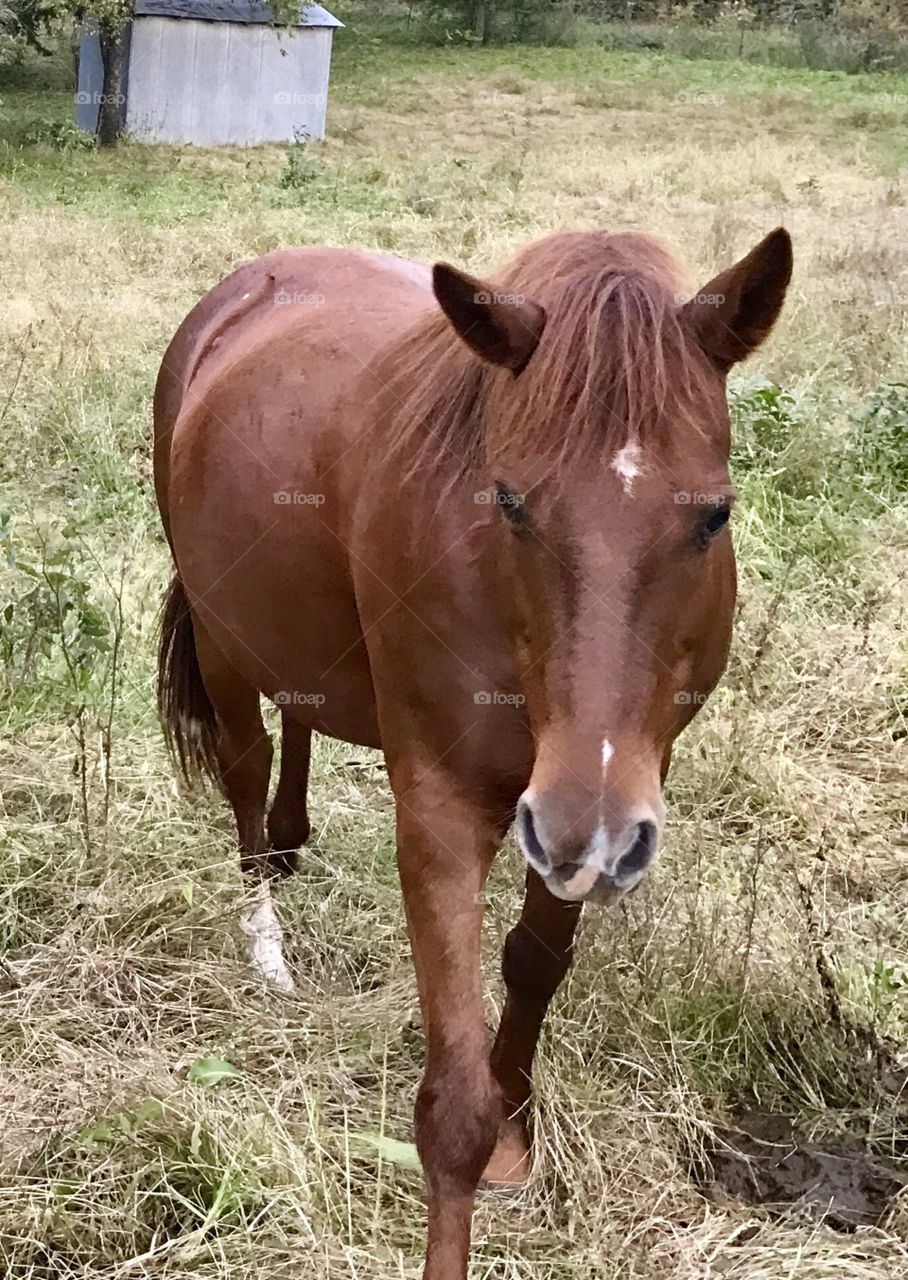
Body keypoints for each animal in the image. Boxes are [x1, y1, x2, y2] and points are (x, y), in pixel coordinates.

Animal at [152, 225, 788, 1274]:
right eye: (510, 503)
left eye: (715, 514)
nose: (588, 829)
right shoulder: (447, 811)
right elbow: (451, 1113)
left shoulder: (588, 800)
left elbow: (534, 961)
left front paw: (519, 1132)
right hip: (220, 637)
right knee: (244, 774)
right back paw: (266, 941)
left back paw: (290, 842)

# BRIEF:
Each line from the one containing "left elbow: (534, 961)" to the final line of the entries above must be returned exactly, and no other line may appear.

# COMPLETED EXERCISE:
left elbow: (534, 961)
left front paw: (519, 1132)
right hip: (220, 637)
right knee: (244, 774)
right back paw: (266, 941)
left back paw: (290, 842)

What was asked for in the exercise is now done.